How to Decide on a Type of Assembly to Play a VEX IQ Robotics Game
Each year at the VEX Robotics World Championship the VEX IQ Challenge game for the next year is released. In addition to this, in classrooms all over the world hundreds of creative games are developed every day. These games have unique game pieces of different shapes, sizes, weights, and purposes. In order to play with these game pieces robot designs need to have specialized assemblies.
Effective and efficient assemblies will give a robot a competitive advantage. Game strategy analysis should be the starting point when deciding on a design. That means asking, "How is the robot going to play the game?"
Some other factors to consider when deciding on a type assembly include:
- Are there any specific game rules related to the handling of game pieces or for the robot design?
- Consider the level of experience and knowledge. Does it match the complexity of the design?
- Assessing the amount of time available to assemble the design, is there enough time for completion?
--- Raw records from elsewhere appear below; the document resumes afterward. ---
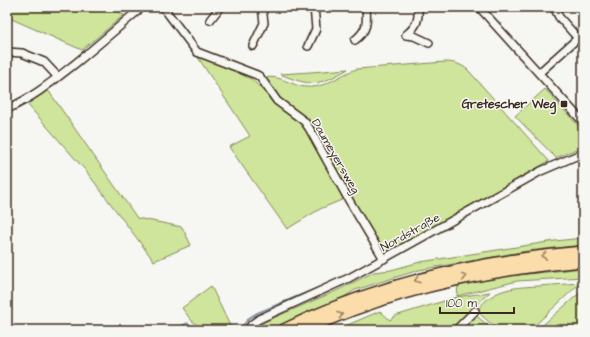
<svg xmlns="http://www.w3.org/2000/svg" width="590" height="337" viewBox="0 0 590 337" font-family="'Architects Daughter',sans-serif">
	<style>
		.green { fill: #cee59b; stroke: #84885c }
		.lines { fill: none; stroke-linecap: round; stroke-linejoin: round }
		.stream { stroke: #718b9e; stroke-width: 1.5 }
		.minor-casing { stroke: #3b2a1e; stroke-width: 10 }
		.highway-casing { stroke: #3b2a1e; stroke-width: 14 }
		.minor { stroke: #f6f6f2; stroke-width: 7 }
		.highway { stroke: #faddab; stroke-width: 11 }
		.oneway { stroke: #9a8464 }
		.poi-dot { fill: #3b2a1e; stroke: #f6f6f2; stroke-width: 1.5 }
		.labels { text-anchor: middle; stroke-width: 3; stroke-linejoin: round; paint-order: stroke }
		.poi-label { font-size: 12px; font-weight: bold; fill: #3b2a1e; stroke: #f6f6f2; text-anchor: end }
		.street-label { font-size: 12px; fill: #3b2a1e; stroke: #f6f6f2 }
	</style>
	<rect width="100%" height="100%" fill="#f6f6f2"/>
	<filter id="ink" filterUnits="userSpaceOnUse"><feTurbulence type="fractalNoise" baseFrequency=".025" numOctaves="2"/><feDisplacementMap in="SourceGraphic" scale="8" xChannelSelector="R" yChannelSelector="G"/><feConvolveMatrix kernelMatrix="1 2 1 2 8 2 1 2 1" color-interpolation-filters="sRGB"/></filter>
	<g filter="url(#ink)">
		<path class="green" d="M7,7H106L124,15L82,50L7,17Z
			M195,53L251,79L260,87L274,104L301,124L306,130L344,199L320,209L287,229L229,147L250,136Z
			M445,62C454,62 461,64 468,70L549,161L385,254L353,201L312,126L278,98L264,78C280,74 291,86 306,87C325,89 340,74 357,69Z
			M348,69C319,86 311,87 280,74L311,72Z
			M545,89L583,131V146L556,158L515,116Z
			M48,90L137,218L182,227L191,245L154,261L86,171L27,104Z
			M583,238V245L527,251L419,270L355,290L341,299L271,330H255L263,323L271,319L338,290L374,272L391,270L420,262L555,241Z
			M583,268V277L517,281L457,296L458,286L501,277Z
			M580,283L530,330H498L480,314L479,308C494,288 517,287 539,286C552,285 566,284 580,283Z
			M211,286L232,330H203L191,320L182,308Z
			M583,290V330H537Z
			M490,292L481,300L471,311L493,330H336L380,311L390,320L395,316L457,297Z"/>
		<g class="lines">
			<path class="stream" d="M172,330L188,323
				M239,330L249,318L257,313L322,286"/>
			<defs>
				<path id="minor" d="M163,7L197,52L257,75L260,77L277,101L304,121L309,128L350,202L384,259
					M479,7L583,122
					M554,7L559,17L583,44
					M210,20L220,7
					M406,35C417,26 419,20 418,7
					M406,35L414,36L429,43
					M355,40C368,30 367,22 366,7
					M253,46L264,23L262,7
					M308,46L316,29L314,7
					M7,52L22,53L44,62L58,77
					M539,73L578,38
					M7,109C34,97 53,81 76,63C98,45 120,26 142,7
					M248,330L252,324L259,319L349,278L541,171L583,153
					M456,330L475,311"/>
				<path id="highway" d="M284,330C378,283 480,261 583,252
					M304,330C392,289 487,269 583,261"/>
			</defs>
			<use href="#minor" class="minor-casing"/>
			<use href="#highway" class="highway-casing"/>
			<use href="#minor" class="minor"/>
			<use href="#highway" class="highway"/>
		</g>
		<defs><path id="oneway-chevron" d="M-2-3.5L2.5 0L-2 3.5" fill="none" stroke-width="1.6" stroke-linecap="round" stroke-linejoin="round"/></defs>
		<g class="oneway">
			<use href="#oneway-chevron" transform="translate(544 256) rotate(173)"/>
			<use href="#oneway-chevron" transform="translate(464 277) rotate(-13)"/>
			<use href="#oneway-chevron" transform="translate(417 280) rotate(164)"/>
			<use href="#oneway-chevron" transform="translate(340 315) rotate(-21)"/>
		</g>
	</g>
	<rect class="poi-dot" x="560" y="100" width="8" height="8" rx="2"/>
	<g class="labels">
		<g class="poi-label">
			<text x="556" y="108">Gretescher Weg</text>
		</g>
		<g class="street-label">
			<text transform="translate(336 156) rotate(60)" y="4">Daumeyersweg</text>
			<text transform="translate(410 232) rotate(-29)" y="4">Nordstraße</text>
		</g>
	</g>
	<rect width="590" height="337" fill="none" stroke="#f6f6f2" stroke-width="24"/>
	<rect x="12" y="12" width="566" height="313" fill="none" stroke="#3b2a1e" stroke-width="1.5" filter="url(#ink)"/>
	<path d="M440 307v6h74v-6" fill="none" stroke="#3b2a1e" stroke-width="2"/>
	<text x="446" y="307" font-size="12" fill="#3b2a1e" stroke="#f6f6f2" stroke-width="3" paint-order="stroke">100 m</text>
</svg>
For example, in the 2019-2020 VEX IQ Challenge, Squared Away, a plow could be quickly and easily be attached to a drivetrain which allows the robot to push the Cube game pieces into the Scoring Zones. Whereas, assembling linear lifts on both sides of a robot in order to carry two cubes at a time and place them on the Platforms, along with a roller claw to pick up and score the balls, would require much more planning and time to assemble.
One of the advantages of the VEX plastic construction system is it allows for many designs and a nearly endless opportunity for creativity. This allows for a wide variety of different types of assemblies and most likely new designs which have yet to be assembled. In order to provide a starting point, here are some descriptions of different assemblies which can be used to play a game.
Passive Assemblies use no motors. The rules of many robotics games limit the number of motors a robot can possess. Designing a passive assembly allows the robot’s motors to be used for additional functions. Passive Assemblies are moved by being attached to a drivetrain or other motor-driven assembly. They can also contain stored energy from Rubber Bands. Passive Assemblies can be some of the easiest and quickest types of designs to assemble, although they can be very complex with manual releases and re-set mechanisms. Some examples of passive manipulators which can be used to play a robotics game include:
- Plows are usually attached to the drivetrain and typically their functions are pushing game pieces around and/or keeping the robot from driving up on game pieces and becoming immobile.
- Forks and hooks (types of passive claws) are typically attached to an arm and are usually designed to slide under game pieces in order to pick them up or hook onto a bar so a robot can lift itself.
- Shields are designed to keep game pieces from falling into the robot.
- Game piece slides are designed to allow game pieces to slide out of the slide and into the goal or scoring zone.
Motor-driven assemblies can have a motor spin an assembly directly attached to a shaft or be assembled in combination with a gear train, chain and sprocket system, or other parts available in the Motion Product line. Typically, motor-driven assemblies take more time and planning to put together than passive assemblies. Some examples which can be used in a robotics game include:
- Arms are usually attached to a tower on the robot chassis and are used to lift another assembly on the end of the arm or to lift the robot off the ground.
- Claws are usually attached to an end of an arm and are used for grasping an object.
- Basket/collectors are designed to hold multiple game pieces.
- Lifts are assembled to lift other assembles vertically or to lift the robot off the ground.
- Roller intakes and conveyor belts are used to pick up game pieces.
|Arm||Claw||Sample Roller Intake|
Designing a Game Piece Assembly
Each game has its own unique set of requirements for play. There is no correct design for any given game, although there are assemblies which are more competitive. The most competitive assemblies are usually the ones which work effectively, quickly, and consistently.